To toast St. Patrick’s Day this Sunday, we catch up with Irish crumpet Jamie Dornan, whose Fifty Shades Darker co-star, Dakota Johnson, said she drank whiskey to prep for the movie’s sex scenes. “We’ve got a great sort of love and respect for each other,” Dornan told ET Online in 2017. OK, Jamie, but you convinced us as a chiselled sociopath in The Fall, too.
Having kissed Christian Grey and the FS trilogy goodbye, Dornan is now making amends for all that silliness in A Private War, playing a photographer who worked with legendary U.S. battle-zone correspondent Marie Colvin (Rosamund Pike). Colvin, recognized by the patch she wore after losing an eye in an ambush, died on the job in Syria in 2012.

Credit: Slane Irish Whiskey
Feeling lucky?
On a brighter note, Nick Moyle of iNews brings us his top 10 Irish whiskies for sipping on March 17. Moyle covers four categories: single malt, single pot still, grain and blended. His choice for the best intro to the nation’s single malts: Bushmills 10-year-old.
“It has deeper notes of earthy grains and smooth chocolate with lighter touches of honey and orange, which all gradually reveal themselves in more detail as the night draws on,” Moyle says. “A clean finish sprinkled with oak and pepper steadily fades as you put down the glass for more sociable chatter.” Sounds like our kind of evening.
Best new blend?
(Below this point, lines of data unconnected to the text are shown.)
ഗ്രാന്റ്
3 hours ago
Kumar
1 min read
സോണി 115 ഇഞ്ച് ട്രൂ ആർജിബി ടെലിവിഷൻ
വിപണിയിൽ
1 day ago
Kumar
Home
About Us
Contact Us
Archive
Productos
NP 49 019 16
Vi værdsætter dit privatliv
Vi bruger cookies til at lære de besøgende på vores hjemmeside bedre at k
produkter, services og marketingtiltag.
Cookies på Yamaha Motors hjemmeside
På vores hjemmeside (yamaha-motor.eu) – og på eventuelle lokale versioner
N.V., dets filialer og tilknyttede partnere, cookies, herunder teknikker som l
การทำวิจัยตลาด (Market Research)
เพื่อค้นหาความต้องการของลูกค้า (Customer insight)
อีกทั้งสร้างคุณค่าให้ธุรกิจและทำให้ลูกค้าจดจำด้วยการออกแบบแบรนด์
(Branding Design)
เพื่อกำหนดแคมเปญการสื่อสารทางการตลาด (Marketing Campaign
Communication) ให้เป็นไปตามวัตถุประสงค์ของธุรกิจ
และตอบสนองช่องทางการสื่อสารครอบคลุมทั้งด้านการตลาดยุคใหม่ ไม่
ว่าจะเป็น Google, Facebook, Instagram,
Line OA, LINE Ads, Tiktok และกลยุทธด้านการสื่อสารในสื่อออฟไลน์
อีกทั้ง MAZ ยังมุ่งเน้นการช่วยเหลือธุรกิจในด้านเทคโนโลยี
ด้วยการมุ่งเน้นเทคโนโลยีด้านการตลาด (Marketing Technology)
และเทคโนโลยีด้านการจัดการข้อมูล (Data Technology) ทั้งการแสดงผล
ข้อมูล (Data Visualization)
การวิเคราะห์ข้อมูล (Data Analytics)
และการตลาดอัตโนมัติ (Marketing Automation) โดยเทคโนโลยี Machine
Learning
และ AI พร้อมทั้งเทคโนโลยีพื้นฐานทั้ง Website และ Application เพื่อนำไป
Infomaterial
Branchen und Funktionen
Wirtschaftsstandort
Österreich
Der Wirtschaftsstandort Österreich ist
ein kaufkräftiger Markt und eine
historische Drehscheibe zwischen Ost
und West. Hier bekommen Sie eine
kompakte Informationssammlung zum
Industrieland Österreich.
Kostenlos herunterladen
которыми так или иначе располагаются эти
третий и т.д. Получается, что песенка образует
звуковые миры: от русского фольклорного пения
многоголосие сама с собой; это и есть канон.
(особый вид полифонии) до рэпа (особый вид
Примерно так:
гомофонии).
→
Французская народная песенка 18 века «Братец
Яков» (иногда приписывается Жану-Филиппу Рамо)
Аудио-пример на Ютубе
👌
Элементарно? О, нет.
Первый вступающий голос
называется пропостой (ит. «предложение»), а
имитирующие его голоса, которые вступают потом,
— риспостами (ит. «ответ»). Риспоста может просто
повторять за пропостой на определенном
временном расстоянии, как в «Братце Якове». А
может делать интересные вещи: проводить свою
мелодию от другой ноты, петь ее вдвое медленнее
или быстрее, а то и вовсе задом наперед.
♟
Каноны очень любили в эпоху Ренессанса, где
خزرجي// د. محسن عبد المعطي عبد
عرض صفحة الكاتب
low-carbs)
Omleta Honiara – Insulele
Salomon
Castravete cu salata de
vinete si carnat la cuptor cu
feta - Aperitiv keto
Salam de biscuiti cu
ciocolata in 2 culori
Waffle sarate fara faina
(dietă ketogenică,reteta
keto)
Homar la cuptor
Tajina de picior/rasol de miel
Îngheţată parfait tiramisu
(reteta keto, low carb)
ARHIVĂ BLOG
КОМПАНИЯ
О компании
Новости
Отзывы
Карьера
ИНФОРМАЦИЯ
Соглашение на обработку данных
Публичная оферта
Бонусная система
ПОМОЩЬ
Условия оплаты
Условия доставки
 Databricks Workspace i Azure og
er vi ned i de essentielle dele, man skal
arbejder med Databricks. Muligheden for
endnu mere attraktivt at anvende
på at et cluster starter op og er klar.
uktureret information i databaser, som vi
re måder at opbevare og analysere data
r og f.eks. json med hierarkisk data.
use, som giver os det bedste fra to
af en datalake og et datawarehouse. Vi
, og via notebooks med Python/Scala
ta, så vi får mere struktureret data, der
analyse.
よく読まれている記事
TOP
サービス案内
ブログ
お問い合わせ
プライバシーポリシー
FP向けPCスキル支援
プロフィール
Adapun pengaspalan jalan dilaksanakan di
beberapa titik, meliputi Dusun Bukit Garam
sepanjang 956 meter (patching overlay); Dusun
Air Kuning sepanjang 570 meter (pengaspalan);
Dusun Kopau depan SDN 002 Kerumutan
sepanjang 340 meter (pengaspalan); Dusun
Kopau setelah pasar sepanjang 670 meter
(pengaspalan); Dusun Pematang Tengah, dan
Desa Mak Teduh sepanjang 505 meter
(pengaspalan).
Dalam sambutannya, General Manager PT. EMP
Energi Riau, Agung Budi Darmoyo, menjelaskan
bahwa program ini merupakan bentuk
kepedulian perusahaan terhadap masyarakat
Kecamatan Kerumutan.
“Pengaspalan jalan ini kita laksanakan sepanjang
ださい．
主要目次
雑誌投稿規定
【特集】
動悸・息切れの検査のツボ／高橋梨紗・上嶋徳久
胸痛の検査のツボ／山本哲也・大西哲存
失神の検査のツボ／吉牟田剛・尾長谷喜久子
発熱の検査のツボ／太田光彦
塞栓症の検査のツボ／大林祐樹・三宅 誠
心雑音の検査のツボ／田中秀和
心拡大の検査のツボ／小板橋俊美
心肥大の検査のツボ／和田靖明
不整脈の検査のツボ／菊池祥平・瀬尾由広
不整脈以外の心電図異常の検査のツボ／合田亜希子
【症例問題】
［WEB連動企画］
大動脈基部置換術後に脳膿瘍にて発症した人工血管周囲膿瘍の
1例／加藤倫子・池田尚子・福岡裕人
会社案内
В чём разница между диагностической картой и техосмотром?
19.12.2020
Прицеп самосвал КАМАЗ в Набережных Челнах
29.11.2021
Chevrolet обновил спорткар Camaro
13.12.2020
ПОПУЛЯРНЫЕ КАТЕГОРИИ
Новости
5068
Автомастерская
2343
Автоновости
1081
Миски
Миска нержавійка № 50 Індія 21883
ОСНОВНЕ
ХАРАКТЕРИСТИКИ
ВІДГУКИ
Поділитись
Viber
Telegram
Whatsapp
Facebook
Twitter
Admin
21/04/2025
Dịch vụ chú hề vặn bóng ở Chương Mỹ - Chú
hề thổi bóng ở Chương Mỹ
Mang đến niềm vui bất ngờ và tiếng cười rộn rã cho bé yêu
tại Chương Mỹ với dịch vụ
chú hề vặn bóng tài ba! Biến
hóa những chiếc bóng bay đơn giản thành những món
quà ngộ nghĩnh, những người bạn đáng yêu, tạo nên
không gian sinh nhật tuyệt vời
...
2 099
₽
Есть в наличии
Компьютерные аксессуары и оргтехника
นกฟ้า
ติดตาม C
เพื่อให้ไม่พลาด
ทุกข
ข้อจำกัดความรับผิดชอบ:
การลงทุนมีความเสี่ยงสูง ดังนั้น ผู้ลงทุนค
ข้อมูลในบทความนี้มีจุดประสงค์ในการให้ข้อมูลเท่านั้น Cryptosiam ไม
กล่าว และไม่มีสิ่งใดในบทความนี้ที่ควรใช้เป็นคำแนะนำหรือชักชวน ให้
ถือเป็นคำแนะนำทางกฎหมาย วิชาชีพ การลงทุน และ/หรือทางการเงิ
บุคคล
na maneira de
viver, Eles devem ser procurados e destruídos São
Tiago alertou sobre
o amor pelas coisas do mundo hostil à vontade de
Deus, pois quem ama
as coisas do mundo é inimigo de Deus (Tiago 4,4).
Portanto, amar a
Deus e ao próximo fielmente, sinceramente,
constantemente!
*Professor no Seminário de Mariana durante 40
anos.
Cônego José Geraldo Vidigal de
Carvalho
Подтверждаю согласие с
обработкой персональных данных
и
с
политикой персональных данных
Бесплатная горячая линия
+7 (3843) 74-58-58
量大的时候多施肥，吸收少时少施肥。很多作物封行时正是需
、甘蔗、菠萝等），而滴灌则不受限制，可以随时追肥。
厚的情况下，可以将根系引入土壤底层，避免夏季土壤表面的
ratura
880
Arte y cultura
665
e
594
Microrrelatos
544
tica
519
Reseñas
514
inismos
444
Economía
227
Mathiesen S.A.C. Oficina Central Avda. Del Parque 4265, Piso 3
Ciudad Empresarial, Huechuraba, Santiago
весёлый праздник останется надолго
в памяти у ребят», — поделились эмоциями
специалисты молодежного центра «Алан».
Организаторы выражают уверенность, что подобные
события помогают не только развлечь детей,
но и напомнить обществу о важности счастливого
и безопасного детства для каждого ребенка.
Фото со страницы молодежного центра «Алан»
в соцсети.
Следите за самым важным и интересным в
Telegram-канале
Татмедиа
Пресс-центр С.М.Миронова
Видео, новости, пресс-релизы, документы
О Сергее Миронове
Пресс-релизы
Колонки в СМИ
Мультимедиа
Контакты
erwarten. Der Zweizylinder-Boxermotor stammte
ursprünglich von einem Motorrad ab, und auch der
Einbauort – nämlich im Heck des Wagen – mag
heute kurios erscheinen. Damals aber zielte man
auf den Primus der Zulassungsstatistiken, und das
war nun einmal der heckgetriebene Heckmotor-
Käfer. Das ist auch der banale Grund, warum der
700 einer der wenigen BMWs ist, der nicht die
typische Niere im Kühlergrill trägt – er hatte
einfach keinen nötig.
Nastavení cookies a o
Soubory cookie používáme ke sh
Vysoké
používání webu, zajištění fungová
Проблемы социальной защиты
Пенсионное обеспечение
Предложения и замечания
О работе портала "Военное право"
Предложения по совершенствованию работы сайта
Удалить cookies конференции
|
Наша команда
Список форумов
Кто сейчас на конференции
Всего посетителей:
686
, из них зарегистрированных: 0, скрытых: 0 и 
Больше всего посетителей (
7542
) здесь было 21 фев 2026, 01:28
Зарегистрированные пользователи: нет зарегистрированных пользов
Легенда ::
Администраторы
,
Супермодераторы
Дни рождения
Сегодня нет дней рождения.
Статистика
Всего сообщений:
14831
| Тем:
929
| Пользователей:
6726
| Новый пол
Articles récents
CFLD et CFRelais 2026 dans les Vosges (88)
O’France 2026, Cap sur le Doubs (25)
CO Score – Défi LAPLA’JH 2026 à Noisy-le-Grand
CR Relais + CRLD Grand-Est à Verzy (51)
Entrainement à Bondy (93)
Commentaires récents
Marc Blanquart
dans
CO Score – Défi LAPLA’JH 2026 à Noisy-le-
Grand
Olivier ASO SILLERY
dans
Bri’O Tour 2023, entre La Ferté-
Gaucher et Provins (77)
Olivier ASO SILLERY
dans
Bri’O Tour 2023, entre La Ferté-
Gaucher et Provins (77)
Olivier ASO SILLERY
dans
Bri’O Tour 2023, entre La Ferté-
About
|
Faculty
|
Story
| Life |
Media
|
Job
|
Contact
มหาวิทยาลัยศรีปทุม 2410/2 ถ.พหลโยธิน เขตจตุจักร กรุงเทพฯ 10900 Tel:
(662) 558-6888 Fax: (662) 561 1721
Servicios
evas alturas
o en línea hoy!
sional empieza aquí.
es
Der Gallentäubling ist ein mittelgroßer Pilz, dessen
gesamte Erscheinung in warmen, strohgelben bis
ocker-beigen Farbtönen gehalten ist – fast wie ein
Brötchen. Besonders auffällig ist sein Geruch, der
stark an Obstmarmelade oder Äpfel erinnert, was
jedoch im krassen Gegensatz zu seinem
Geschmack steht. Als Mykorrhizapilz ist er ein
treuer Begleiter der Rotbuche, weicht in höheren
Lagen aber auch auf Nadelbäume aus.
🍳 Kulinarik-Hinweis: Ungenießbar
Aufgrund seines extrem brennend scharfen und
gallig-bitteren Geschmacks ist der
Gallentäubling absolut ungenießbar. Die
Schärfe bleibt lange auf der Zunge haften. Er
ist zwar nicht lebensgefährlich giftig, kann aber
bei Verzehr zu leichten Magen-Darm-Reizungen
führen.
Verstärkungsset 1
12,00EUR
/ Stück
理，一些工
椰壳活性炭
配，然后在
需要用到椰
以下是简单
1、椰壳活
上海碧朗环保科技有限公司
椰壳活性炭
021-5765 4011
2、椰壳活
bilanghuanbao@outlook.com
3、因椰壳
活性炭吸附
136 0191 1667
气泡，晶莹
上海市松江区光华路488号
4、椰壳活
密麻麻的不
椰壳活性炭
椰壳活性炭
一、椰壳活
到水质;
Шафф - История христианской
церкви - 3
Slane Irish Whiskey. “Its clean oak and grain flavours are coated with a creamy and fruity sweetness,” Moyle writes. “It’s great to sip neat but we think it would also make a versatile cocktail choice.”
Moyle’s fave new experimental Irish whiskey is Kinahan’s KASC, a blend aged in a barrel made of chestnut plus oak from four countries. Think cinnamon, nutmeg and, of course, wood, “joined by a gooey Danish pastry sweetness that helps to soften the experience.” Not a hard sell.
Small miracle
Wait, this one goes to 11. The New York Times flags Kilbeggan Distilling Co.’s Small Batch Rye, calling it a rare breed. Reportedly one of Ireland’s oldest distilleries, Kilbeggan has brought rye back to the Emerald Isle by making it 30% of this copper still blend. Sláinte!

Credit: Nick Offerman
Nectar of the gods: Ron Swanson would be proud of Nick Offerman’s Lagavulin
Well played, Nick Offerman. If U.S. government approval of a label featuring his likeness and signature is any sign, the Parks and Recreation star will soon have his own Lagavulin, The Whisky Advocate’s Susannah Skiver Barton reveals.
Offerman’s Parks and Rec character, crusty bureaucrat Ron Swanson, has dropped by the Lagavulin distillery and even somehow bought a majority stake in it. The spark for that tie-in came from Offerman himself, who isn’t shy about flogging the Scottish single malt in real life. As Swanson would say, never half-ass two things. Whole-ass one thing.

Credit: Beam Suntory
I am Legent: Japan meets Kentucky for a bourbon
The Japanese whisky industry is a victim of its own success—let’s hope it doesn’t pull a Subaru. Suntory and Nikka have made more cuts after the well for certain bottles ran dry, with the latter boosting capacity in an effort to meet demand.
The former’s parent, Beam Suntory, is making the most of this shortage with a bourbon that taps into the thirst for all things Japanese. Legent may sound like a failed cologne, but give it a chance. A collaboration between Jim Beam master distiller Fred Noe and Suntory chief blender Shinji Fukuyo, it starts out as straight Beam bourbon that’s aged at least four years and finished in wine and sherry casks. Then Fukuyo blends it with other good stuff from the same Kentucky distillery, he tells Esquire’s Jonah Flicker.
Fukuyo is doing what he would back home, where top blenders fuse dozens of whiskies into a single expression. Best of all, Legent goes for just $35*, less than a bottle of Sex Panther.
The rice stuff
Or how about a Japanese whiskey you can’t even buy in Japan? That would be barrel-aged rice spirits, a type of shochu that’s technically illegal in its native land, mostly because it’s too dark, Anthony Delcros of The Whiskey Wash explains.
Luckily, San Francisco–based GRC Imports carries two of these bootleg drams, from the Ohishi and Fukano distilleries in southern Japan. Just don’t expect a bourbon or a single malt, says Delcros, who recommends you bring “a desire for discovery.” Got it.
*All prices in U.S. dollars

Credit: Waldhornbrennerei
Language barrier: Scotland 1, German whiskey 0
The Germans are good at many things. Except maybe small talk and quitting smoking—and now, whiskey names. The Scotch Whisky Association recently won its six-year legal battle against a Stuttgart-area distillery, The Drinks Business reports.
At issue: the handle of Waldornbrennerei’s single malt, Glen Buchenbach. A Hamburg court ruled that the word “glen” could dupe consumers into believing the drink hails from Scotland—even with all that German on the label. Back to the Zeichenbrett, guys.